Start of Data supplied

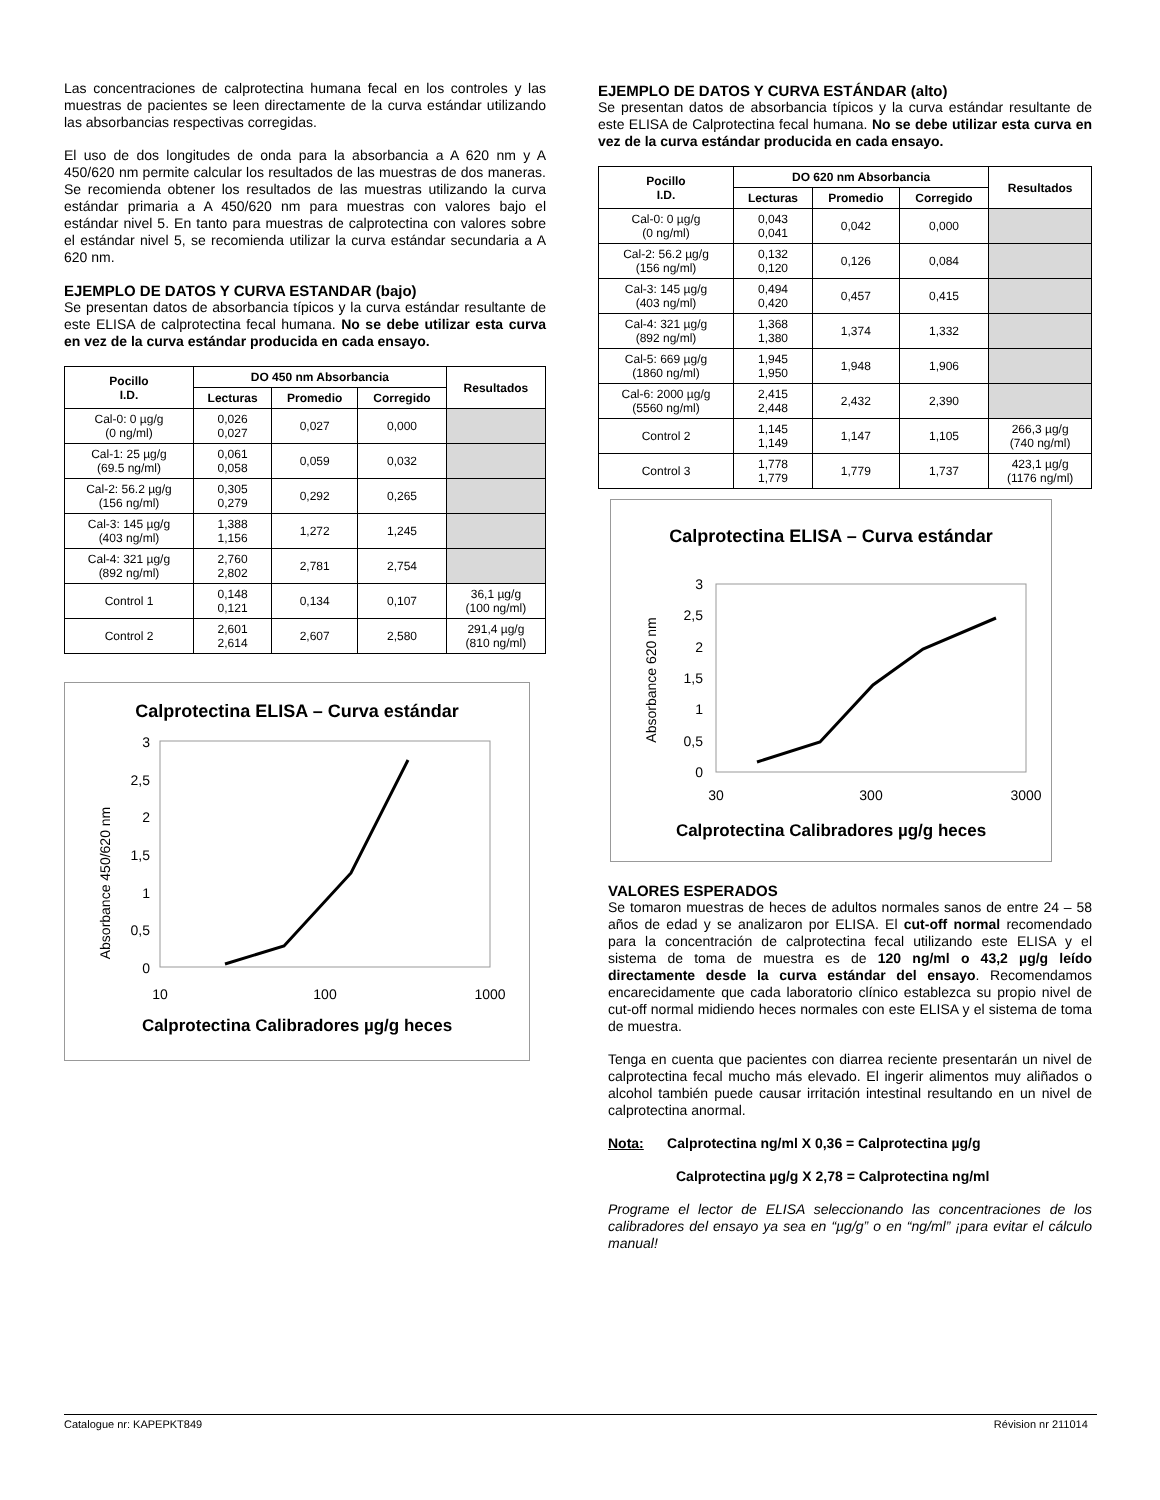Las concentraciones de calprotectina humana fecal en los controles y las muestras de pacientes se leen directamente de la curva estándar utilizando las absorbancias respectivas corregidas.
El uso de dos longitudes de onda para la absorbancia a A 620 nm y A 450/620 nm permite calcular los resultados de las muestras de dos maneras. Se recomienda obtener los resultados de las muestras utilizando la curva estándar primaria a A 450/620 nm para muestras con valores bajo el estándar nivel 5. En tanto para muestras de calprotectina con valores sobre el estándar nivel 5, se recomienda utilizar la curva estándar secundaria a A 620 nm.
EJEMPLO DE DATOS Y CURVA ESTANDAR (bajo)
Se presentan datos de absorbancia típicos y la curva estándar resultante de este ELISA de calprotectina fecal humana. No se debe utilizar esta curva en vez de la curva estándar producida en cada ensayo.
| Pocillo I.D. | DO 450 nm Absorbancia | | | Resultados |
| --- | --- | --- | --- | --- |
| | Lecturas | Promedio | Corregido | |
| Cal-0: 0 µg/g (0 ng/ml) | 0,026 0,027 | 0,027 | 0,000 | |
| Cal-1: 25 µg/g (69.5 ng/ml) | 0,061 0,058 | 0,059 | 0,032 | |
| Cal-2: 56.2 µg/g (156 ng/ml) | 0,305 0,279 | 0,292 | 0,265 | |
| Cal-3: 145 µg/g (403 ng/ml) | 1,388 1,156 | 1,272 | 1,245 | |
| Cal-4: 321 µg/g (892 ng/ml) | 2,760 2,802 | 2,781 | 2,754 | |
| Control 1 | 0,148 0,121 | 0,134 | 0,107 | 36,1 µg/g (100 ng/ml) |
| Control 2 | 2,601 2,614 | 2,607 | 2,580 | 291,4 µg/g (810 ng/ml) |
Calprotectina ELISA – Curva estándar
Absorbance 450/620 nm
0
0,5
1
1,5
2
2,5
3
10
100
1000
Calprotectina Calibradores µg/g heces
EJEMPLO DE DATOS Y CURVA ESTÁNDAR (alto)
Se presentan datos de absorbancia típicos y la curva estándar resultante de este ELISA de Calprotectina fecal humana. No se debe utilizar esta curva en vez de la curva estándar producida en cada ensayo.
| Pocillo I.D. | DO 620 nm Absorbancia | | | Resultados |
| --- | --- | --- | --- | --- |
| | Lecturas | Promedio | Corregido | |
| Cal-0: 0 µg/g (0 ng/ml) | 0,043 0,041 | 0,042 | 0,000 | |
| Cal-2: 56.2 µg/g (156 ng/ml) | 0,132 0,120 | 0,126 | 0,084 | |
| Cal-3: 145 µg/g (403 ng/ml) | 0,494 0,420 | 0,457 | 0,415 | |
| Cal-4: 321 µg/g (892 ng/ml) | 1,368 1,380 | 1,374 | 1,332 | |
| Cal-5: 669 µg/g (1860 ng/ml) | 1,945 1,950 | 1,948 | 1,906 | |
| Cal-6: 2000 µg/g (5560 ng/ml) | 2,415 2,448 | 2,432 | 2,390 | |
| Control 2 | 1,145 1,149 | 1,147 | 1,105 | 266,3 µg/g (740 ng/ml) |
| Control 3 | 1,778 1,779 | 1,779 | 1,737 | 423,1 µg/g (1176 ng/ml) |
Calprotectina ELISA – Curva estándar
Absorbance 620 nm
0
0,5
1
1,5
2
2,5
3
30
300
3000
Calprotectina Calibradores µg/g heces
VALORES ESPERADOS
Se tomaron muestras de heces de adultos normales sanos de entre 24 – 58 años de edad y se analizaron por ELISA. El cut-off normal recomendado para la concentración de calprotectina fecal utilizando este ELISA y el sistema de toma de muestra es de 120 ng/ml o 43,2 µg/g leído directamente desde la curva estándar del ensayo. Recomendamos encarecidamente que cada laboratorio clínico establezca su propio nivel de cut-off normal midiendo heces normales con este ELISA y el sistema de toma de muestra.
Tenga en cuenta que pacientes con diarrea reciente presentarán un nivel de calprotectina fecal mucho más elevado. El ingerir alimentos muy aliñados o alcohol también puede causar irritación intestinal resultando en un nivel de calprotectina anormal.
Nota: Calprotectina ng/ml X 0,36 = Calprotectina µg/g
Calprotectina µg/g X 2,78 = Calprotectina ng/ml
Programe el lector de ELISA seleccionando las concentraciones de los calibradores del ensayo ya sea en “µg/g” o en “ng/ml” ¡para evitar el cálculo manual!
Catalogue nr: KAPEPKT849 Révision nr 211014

End of Data supplied

What the task requires: When you retype the material above, copy each line exactly and drop whatever images appear in it.

Task solution:
Las concentraciones de calprotectina humana fecal en los controles y las muestras de pacientes se leen directamente de la curva estándar utilizando las absorbancias respectivas corregidas.
El uso de dos longitudes de onda para la absorbancia a A 620 nm y A 450/620 nm permite calcular los resultados de las muestras de dos maneras. Se recomienda obtener los resultados de las muestras utilizando la curva estándar primaria a A 450/620 nm para muestras con valores bajo el estándar nivel 5. En tanto para muestras de calprotectina con valores sobre el estándar nivel 5, se recomienda utilizar la curva estándar secundaria a A 620 nm.
EJEMPLO DE DATOS Y CURVA ESTANDAR (bajo)
Se presentan datos de absorbancia típicos y la curva estándar resultante de este ELISA de calprotectina fecal humana. No se debe utilizar esta curva en vez de la curva estándar producida en cada ensayo.
| Pocillo I.D. | DO 450 nm Absorbancia | | | Resultados |
| --- | --- | --- | --- | --- |
| | Lecturas | Promedio | Corregido | |
| Cal-0: 0 µg/g (0 ng/ml) | 0,026 0,027 | 0,027 | 0,000 | |
| Cal-1: 25 µg/g (69.5 ng/ml) | 0,061 0,058 | 0,059 | 0,032 | |
| Cal-2: 56.2 µg/g (156 ng/ml) | 0,305 0,279 | 0,292 | 0,265 | |
| Cal-3: 145 µg/g (403 ng/ml) | 1,388 1,156 | 1,272 | 1,245 | |
| Cal-4: 321 µg/g (892 ng/ml) | 2,760 2,802 | 2,781 | 2,754 | |
| Control 1 | 0,148 0,121 | 0,134 | 0,107 | 36,1 µg/g (100 ng/ml) |
| Control 2 | 2,601 2,614 | 2,607 | 2,580 | 291,4 µg/g (810 ng/ml) |
Calprotectina ELISA – Curva estándar
Absorbance 450/620 nm
0
0,5
1
1,5
2
2,5
3
10
100
1000
Calprotectina Calibradores µg/g heces
EJEMPLO DE DATOS Y CURVA ESTÁNDAR (alto)
Se presentan datos de absorbancia típicos y la curva estándar resultante de este ELISA de Calprotectina fecal humana. No se debe utilizar esta curva en vez de la curva estándar producida en cada ensayo.
| Pocillo I.D. | DO 620 nm Absorbancia | | | Resultados |
| --- | --- | --- | --- | --- |
| | Lecturas | Promedio | Corregido | |
| Cal-0: 0 µg/g (0 ng/ml) | 0,043 0,041 | 0,042 | 0,000 | |
| Cal-2: 56.2 µg/g (156 ng/ml) | 0,132 0,120 | 0,126 | 0,084 | |
| Cal-3: 145 µg/g (403 ng/ml) | 0,494 0,420 | 0,457 | 0,415 | |
| Cal-4: 321 µg/g (892 ng/ml) | 1,368 1,380 | 1,374 | 1,332 | |
| Cal-5: 669 µg/g (1860 ng/ml) | 1,945 1,950 | 1,948 | 1,906 | |
| Cal-6: 2000 µg/g (5560 ng/ml) | 2,415 2,448 | 2,432 | 2,390 | |
| Control 2 | 1,145 1,149 | 1,147 | 1,105 | 266,3 µg/g (740 ng/ml) |
| Control 3 | 1,778 1,779 | 1,779 | 1,737 | 423,1 µg/g (1176 ng/ml) |
Calprotectina ELISA – Curva estándar
Absorbance 620 nm
0
0,5
1
1,5
2
2,5
3
30
300
3000
Calprotectina Calibradores µg/g heces
VALORES ESPERADOS
Se tomaron muestras de heces de adultos normales sanos de entre 24 – 58 años de edad y se analizaron por ELISA. El cut-off normal recomendado para la concentración de calprotectina fecal utilizando este ELISA y el sistema de toma de muestra es de 120 ng/ml o 43,2 µg/g leído directamente desde la curva estándar del ensayo. Recomendamos encarecidamente que cada laboratorio clínico establezca su propio nivel de cut-off normal midiendo heces normales con este ELISA y el sistema de toma de muestra.
Tenga en cuenta que pacientes con diarrea reciente presentarán un nivel de calprotectina fecal mucho más elevado. El ingerir alimentos muy aliñados o alcohol también puede causar irritación intestinal resultando en un nivel de calprotectina anormal.
Nota: Calprotectina ng/ml X 0,36 = Calprotectina µg/g
Calprotectina µg/g X 2,78 = Calprotectina ng/ml
Programe el lector de ELISA seleccionando las concentraciones de los calibradores del ensayo ya sea en “µg/g” o en “ng/ml” ¡para evitar el cálculo manual!
Catalogue nr: KAPEPKT849 Révision nr 211014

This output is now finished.